What needs to be done =
Please copy out every line in the records below that includes the word "generator".

Exercise inputs =
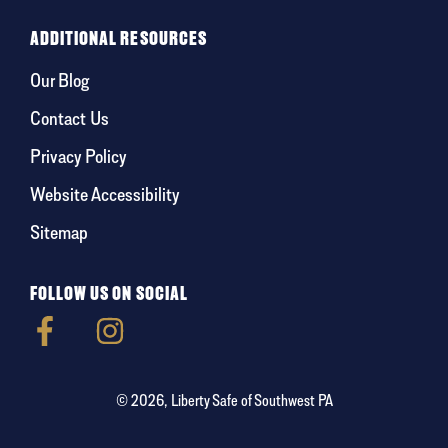
ADDITIONAL RESOURCES
Our Blog
Contact Us
Privacy Policy
Website Accessibility
Sitemap
FOLLOW US ON SOCIAL
© 2026, Liberty Safe of Southwest PA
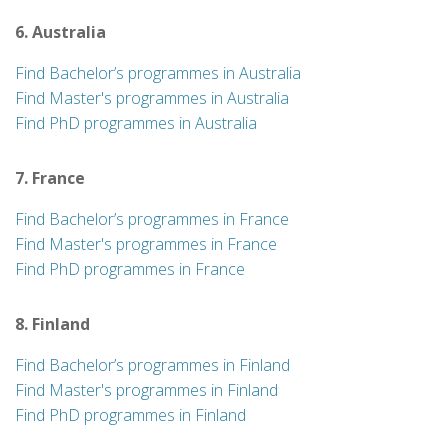
6. Australia
Find Bachelor’s programmes in Australia
Find Master's programmes in Australia
Find PhD programmes in Australia
7. France
Find Bachelor’s programmes in France
Find Master's programmes in France
Find PhD programmes in France
8. Finland
Find Bachelor’s programmes in Finland
Find Master's programmes in Finland
Find PhD programmes in Finland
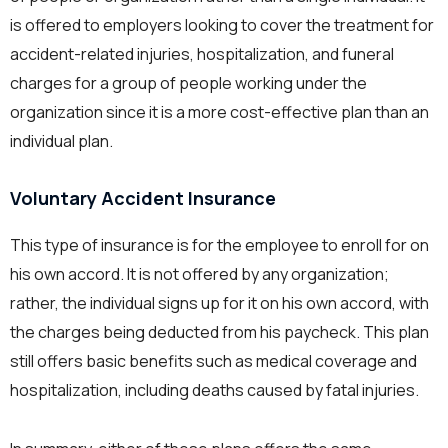
is offered to employers looking to cover the treatment for
accident-related injuries, hospitalization, and funeral
charges for a group of people working under the
organization since it is a more cost-effective plan than an
individual plan.
Voluntary Accident Insurance
This type of insurance is for the employee to enroll for on
his own accord. It is not offered by any organization;
rather, the individual signs up for it on his own accord, with
the charges being deducted from his paycheck. This plan
still offers basic benefits such as medical coverage and
hospitalization, including deaths caused by fatal injuries.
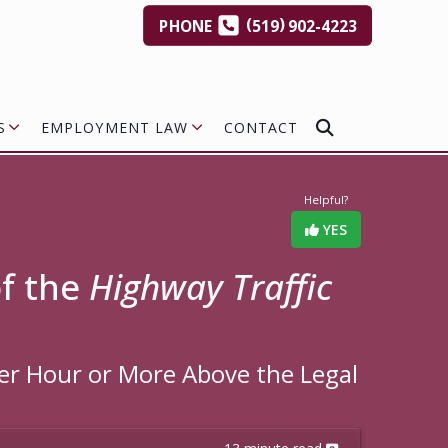
(
)
PHONE
519
902-4223
S
EMPLOYMENT LAW
CONTACT
Helpful?
YES
of the
Highway Traffic
Per Hour or More Above the Legal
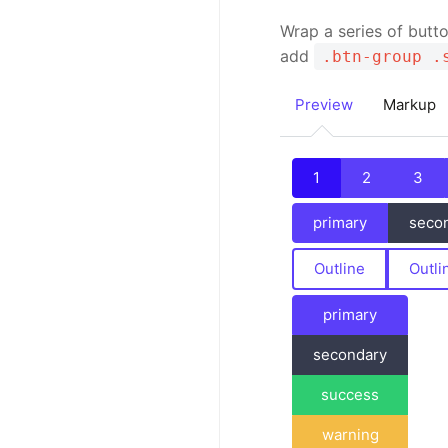
Wrap a series of butt
add
.btn-group .
Preview
Markup
1
2
3
primary
seco
Outline
Outli
primary
secondary
success
warning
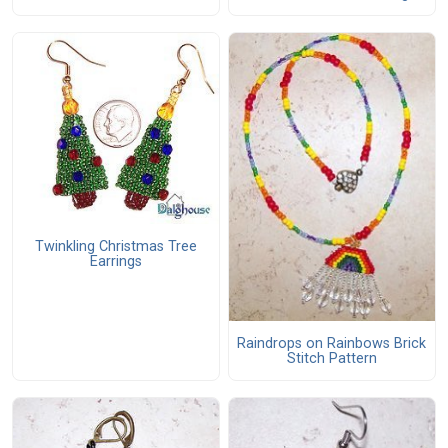
Twinkling Christmas Tree
Earrings
Raindrops on Rainbows Brick
Stitch Pattern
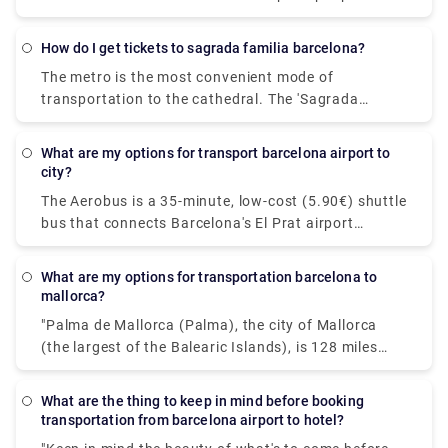
luggage stowed in the trunk is also charged, as well
as a €3.10 service fee. Taxis from BCN Airport cost
How do I get tickets to sagrada familia barcelona?
a minimum of €20. The cost of a taxi from the
The metro is the most convenient mode of
airport to the city centre is estimated to be between
transportation to the cathedral. The 'Sagrada
€30 and €39.
Familia' station can be found on both Metro lines 2
and 5. You will arrive at the holy temple's passion
What are my options for transport barcelona airport to
façade as you exit this station. Both the entrance
city?
and the ticket office are on this side.
The Aerobus is a 35-minute, low-cost (5.90€) shuttle
bus that connects Barcelona's El Prat airport
(Terminals 1 and 2) with the city centre (Place de
Catalunya). The route has three stops: Pla Espanya,
what are my options for transportation barcelona to
Gran Via-Urgell, and Pl Universitat, all of which are
mallorca?
conveniently placed in the heart of Barcelona. You
"Palma de Mallorca (Palma), the city of Mallorca
may also hire a private shuttle to get about. If
(the largest of the Balearic Islands), is 128 miles
you're travelling in a group, this may be the most
from Barcelona, the capital of Spain's Catalonia
cost-effective alternative because you can travel
province (206 km). Direct flights, which take less
together without having to deal with other
What are the thing to keep in mind before booking
than an hour, are by far the most efficient and cost-
transportation from barcelona airport to hotel?
passengers. To book a private taxi, check out
effective mode of transportation. Another possible
Rydeu's services today!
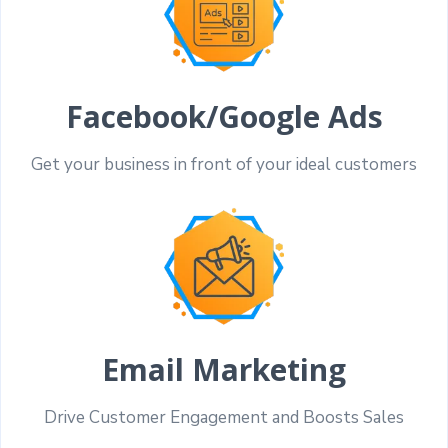
Facebook/Google Ads
Get your business in front of your ideal customers
Email Marketing
Drive Customer Engagement and Boosts Sales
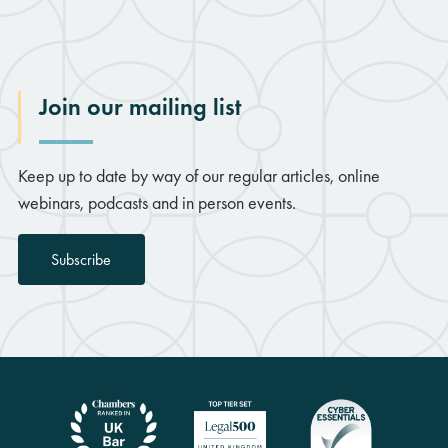
Join our mailing list
Keep up to date by way of our regular articles, online
webinars, podcasts and in person events.
Subscribe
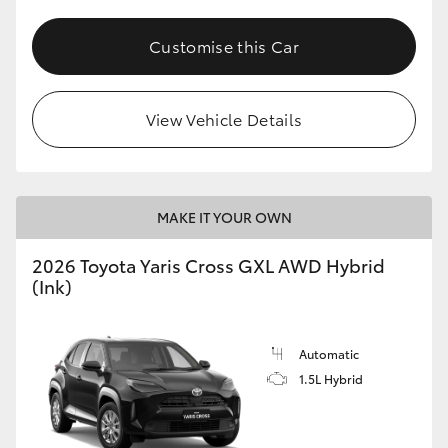
Customise this Car
View Vehicle Details
MAKE IT YOUR OWN
2026 Toyota Yaris Cross GXL AWD Hybrid
(Ink)
Automatic
1.5L Hybrid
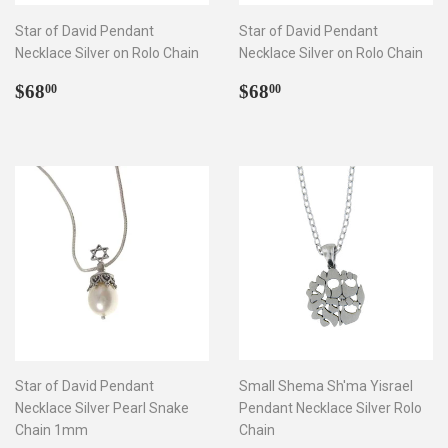
Star of David Pendant
Star of David Pendant
Necklace Silver on Rolo Chain
Necklace Silver on Rolo Chain
Regular
$68.00
Regular
$68.00
$68
$68
00
00
price
price
Star of David Pendant
Small Shema Sh'ma Yisrael
Necklace Silver Pearl Snake
Pendant Necklace Silver Rolo
Chain 1mm
Chain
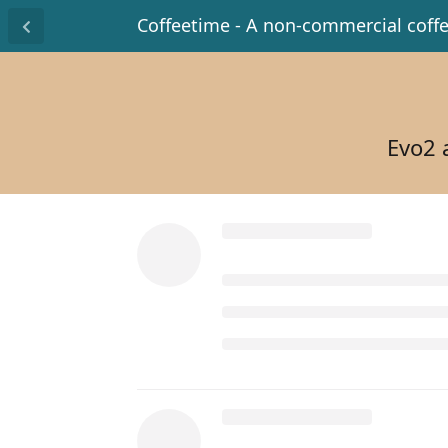
Coffeetime - A non-commercial coff
Evo2 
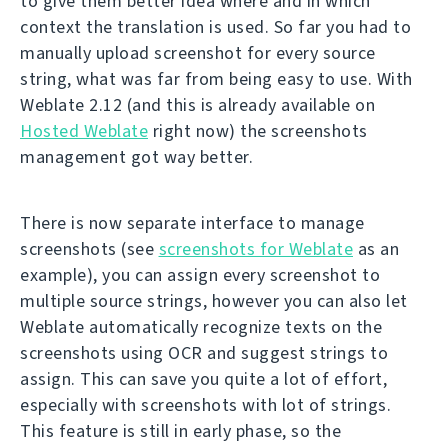
to give them better idea where and in which
context the translation is used. So far you had to
manually upload screenshot for every source
string, what was far from being easy to use. With
Weblate 2.12 (and this is already available on
Hosted Weblate
right now) the screenshots
management got way better.
There is now separate interface to manage
screenshots (see
screenshots for Weblate
as an
example), you can assign every screenshot to
multiple source strings, however you can also let
Weblate automatically recognize texts on the
screenshots using OCR and suggest strings to
assign. This can save you quite a lot of effort,
especially with screenshots with lot of strings.
This feature is still in early phase, so the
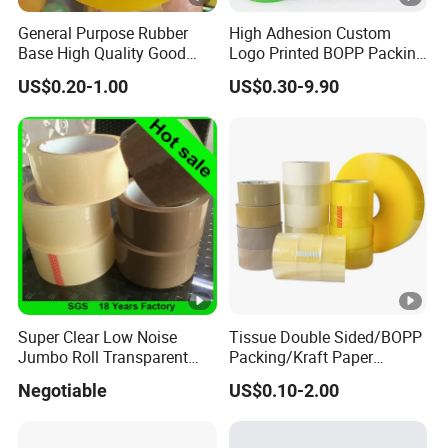
General Purpose Rubber
High Adhesion Custom
Base High Quality Good
Logo Printed BOPP Packing
Adhesive White Masking
Adhesive Sealing Duct Tape
US$0.20-1.00
US$0.30-9.90
Crepe Paper Tape
Super Clear Low Noise
Tissue Double Sided/BOPP
Jumbo Roll Transparent
Packing/Kraft Paper
Color Printing BOPP OPP
Packaging/Masking/Alumi
Negotiable
US$0.10-2.00
Self Adhesive Packing Tape
num Foil / Fiberglass
Carton Sealing Tape for
Tape/Amazon Sellotape
Packaging
Security/Gaffer Cloth Duct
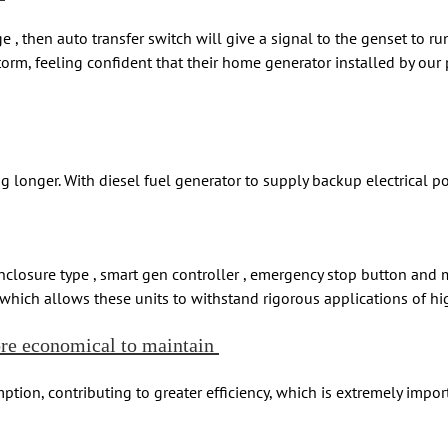
 , then auto transfer switch will give a signal to the genset to r
m, feeling confident that their home generator installed by our pr
onger. With diesel fuel generator to supply backup electrical pow
enclosure type , smart gen controller , emergency stop button and 
, which allows these units to withstand rigorous applications of 
ore economical to maintain
tion, contributing to greater efficiency, which is extremely impor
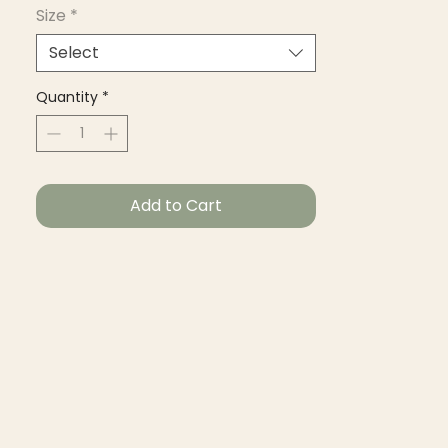
Size
*
Select
Quantity
*
Add to Cart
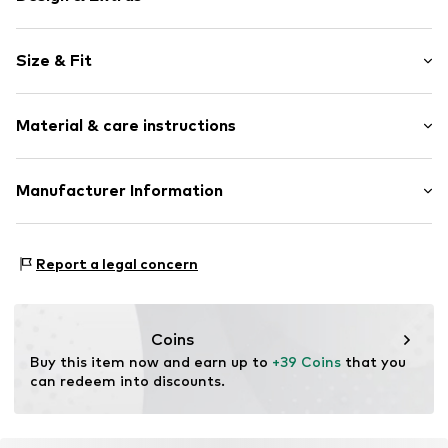
Motif print
Size & Fit
Cotton
2-piece
Sleeve length: Longsleeve
Material & care instructions
Length: Long/Maxi
Item no.
4363579
Style fit: Normal fit
Material: 95% Cotton, 5% Polyester - PES
Manufacturer Information
Country of origin: China
Tee to Green Handelsgesellschaft mbH
Hauptstraße 45 22941 Hammoor
Report a legal concern
DE
kontakt@t2green.de
Coins
Buy this item now and earn up to 
+39 Coins
 that you 
can redeem into discounts.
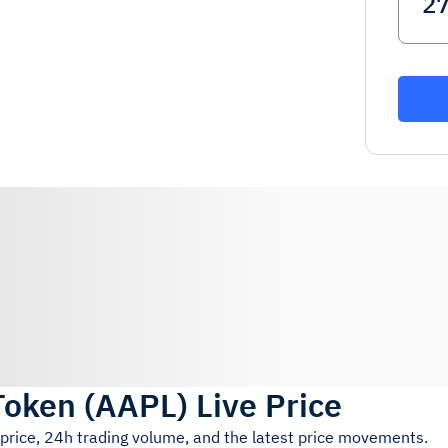
Token
(
AAPL
)
Live Price
 price, 24h trading volume, and the latest price movements.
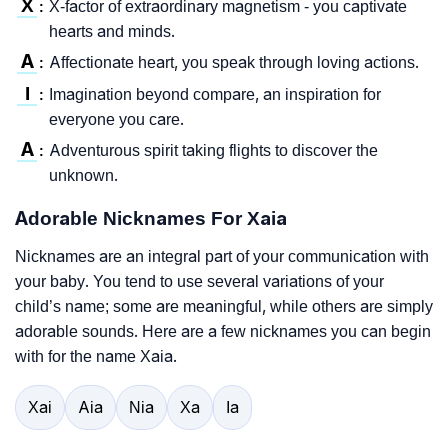
X
X-factor of extraordinary magnetism - you captivate
:
hearts and minds.
A
Affectionate heart, you speak through loving actions.
:
I
Imagination beyond compare, an inspiration for
:
everyone you care.
A
Adventurous spirit taking flights to discover the
:
unknown.
Adorable Nicknames For Xaia
Nicknames are an integral part of your communication with
your baby. You tend to use several variations of your
child’s name; some are meaningful, while others are simply
adorable sounds. Here are a few nicknames you can begin
with for the name Xaia.
Xai
Aia
Nia
Xa
Ia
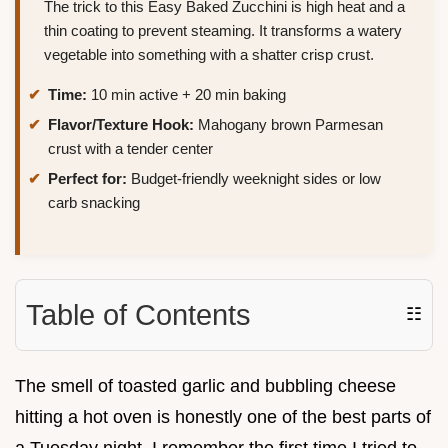
The trick to this Easy Baked Zucchini is high heat and a
thin coating to prevent steaming. It transforms a watery
vegetable into something with a shatter crisp crust.
Time:
10 min active + 20 min baking
Flavor/Texture Hook:
Mahogany brown Parmesan
crust with a tender center
Perfect for:
Budget-friendly weeknight sides or low
carb snacking
Table of Contents
☷
The smell of toasted garlic and bubbling cheese
hitting a hot oven is honestly one of the best parts of
a Tuesday night. I remember the first time I tried to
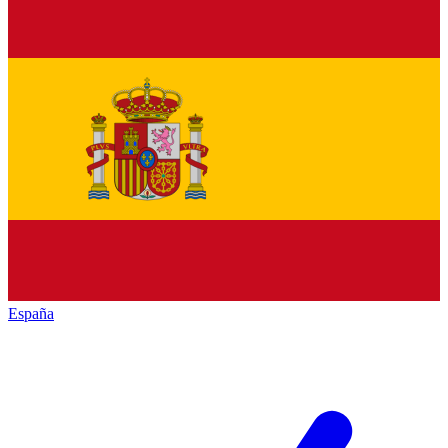
España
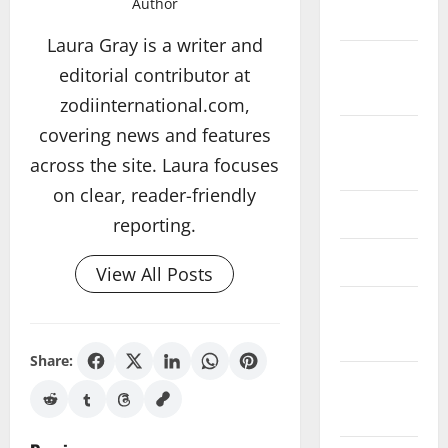
Author
2017
Laura Gray is a writer and
November
editorial contributor at
2017
zodiinternational.com,
covering news and features
August
across the site. Laura focuses
2017
on clear, reader-friendly
June 2017
reporting.
May 2017
View All Posts
February
2017
Share:
December
2016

Solution to this problem =
m, feeling confident that their home generator installed by our pr
onger. With diesel fuel generator to supply backup electrical pow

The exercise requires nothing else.